Opinion Editorial | |
| Monday, February 15, 1999 | |
A Tax Cut For Those Who Pay Income Taxes |
After having rejected President Ronald Reagan's tax philosophy for the last four years, congressional Republicans have lately begun to revive it. The essence of his philosophy was that tax cuts should go to everyone, including the rich. He opposed targeted tax cuts that reward some taxpayers at the expense of others, and favored across-the-board tax rate reductions that benefit all taxpayers in direct proportion to the taxes they pay.
By contrast, since they took control in 1994, congressional Republicans have concentrated on exactly the sort of tax cuts Reagan opposed. This approach was epitomized by the $500 per child tax credit, which was designed solely to buy the votes of the Christian Coalition. Unfortunately, it didn't work. On Election Day, 1998, they were nowhere to be seen, leading to Republican loses.

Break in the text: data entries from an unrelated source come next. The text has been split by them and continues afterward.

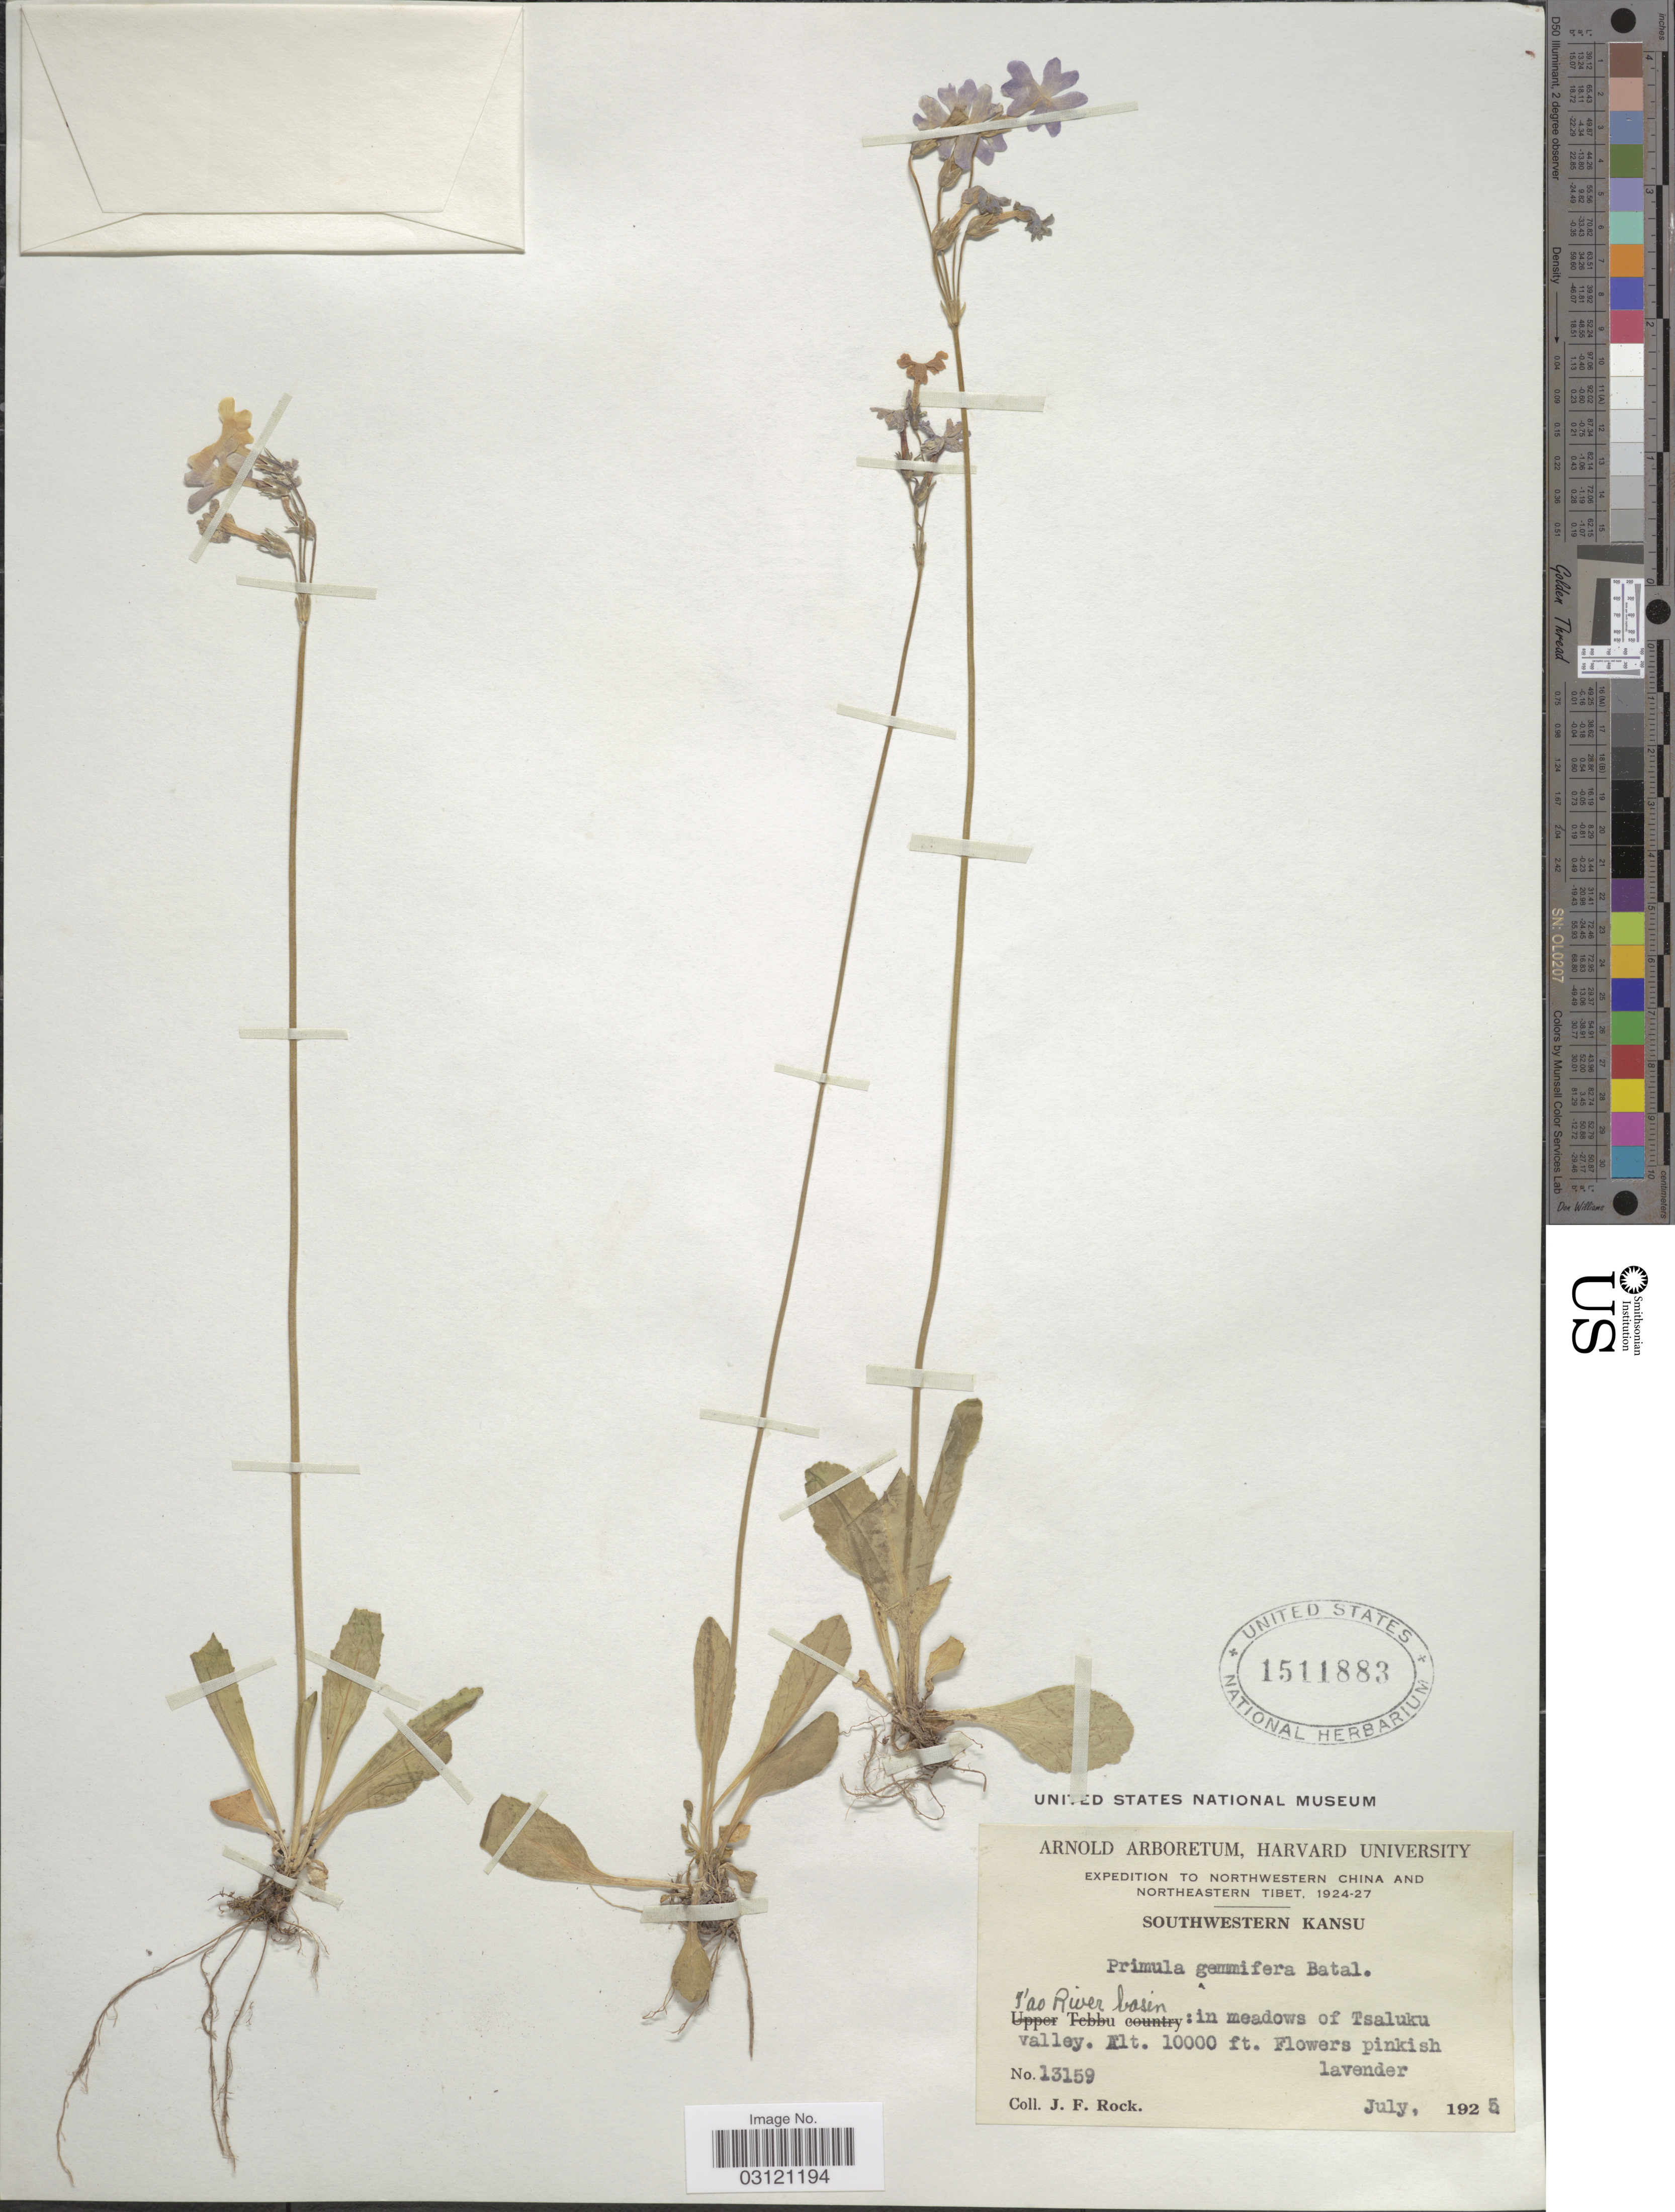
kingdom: Plantae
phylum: Tracheophyta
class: Magnoliopsida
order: Ericales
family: Primulaceae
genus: Primula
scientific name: Primula gemmifera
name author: Batalin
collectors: J. Rock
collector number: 13159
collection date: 1925-07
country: China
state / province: Gansu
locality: Northwestern China, Southwestern Kansu, T'ao River basin: in meadows of Tsaluku valley.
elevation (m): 3048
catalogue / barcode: US 1511883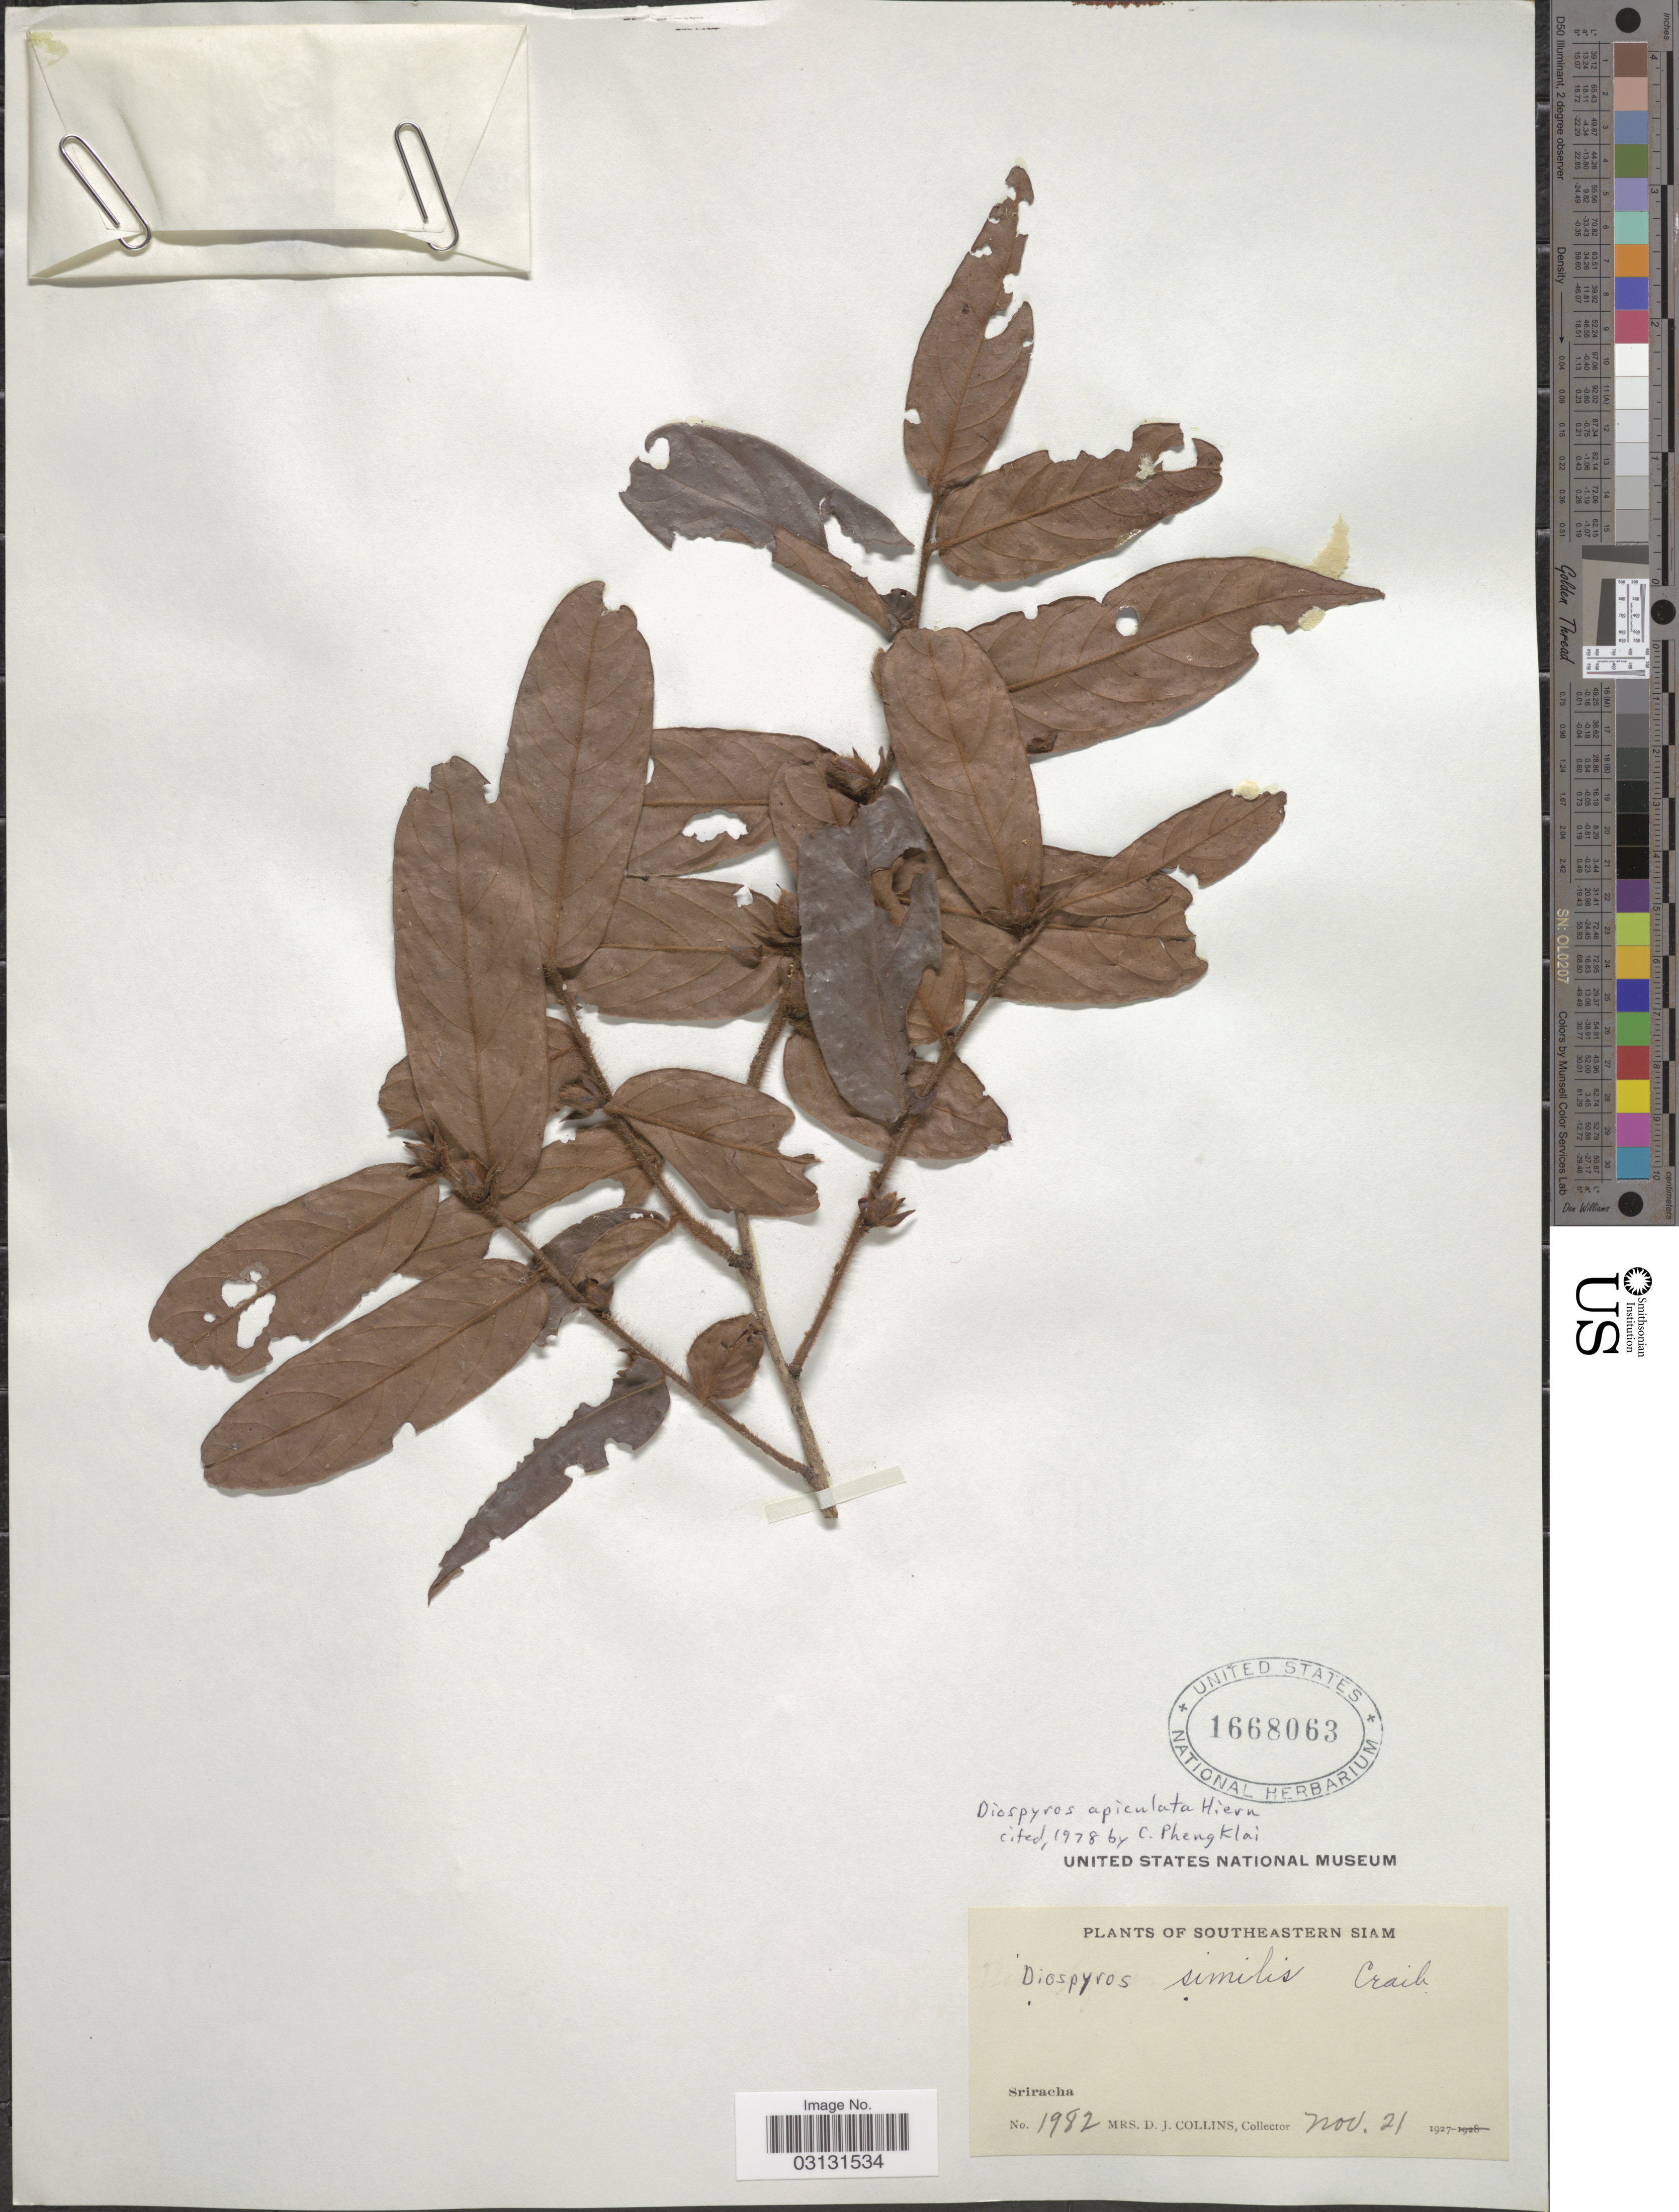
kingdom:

Exit polls subsequently indicated that the main factor in Republican losses was the defection of high-income voters that were the backbone of the Reagan coalition. Those with incomes above $75,000, in particular, showed a sharp drop-off in support for Republican congressional candidates in 1998 over 1994. A major reason was the lack of any meaningful tax relief for this group in the 1997 tax bill.
Now Republicans claim to have learned from their mistakes and are pushing a 10 percent across-the-board tax rate reduction, instead of the gimmicky child credit that was the centerpiece of the 1997 legislation. However, true to form, some Republicans, like Florida Congressman Joe Scarborough, are already backing away from this plan, fearing liberal attacks that it only benefits the "rich." Predictably, the leftist Citizens for Tax Justice issued a press release on the very day the Republican plan was introduced showing that those with high incomes would indeed get a bigger tax cut than those with modest incomes.
But according to Congress's Joint Committee on Taxation, those with incomes below $20,000 pay no federal income taxes at all now, and in fact have a negative tax liability; that is, they receive a refund from the government even though they pay no taxes. This is mainly due to the Earned Income Tax Credit. There is no way to cut taxes for such people except by sending them bigger government checks.
As a consequence, those in the bottom half of the income distribution, with incomes below $23,160, paid just 4.34 percent of all federal income taxes in 1996 (see figure). By contrast, those with incomes in the top 25 percent, with incomes above $45,833, paid more than 81 percent of all income taxes. In short, an across-the-board tax rate reduction necessarily aids the well-to-do simply because they pay virtually all the taxes.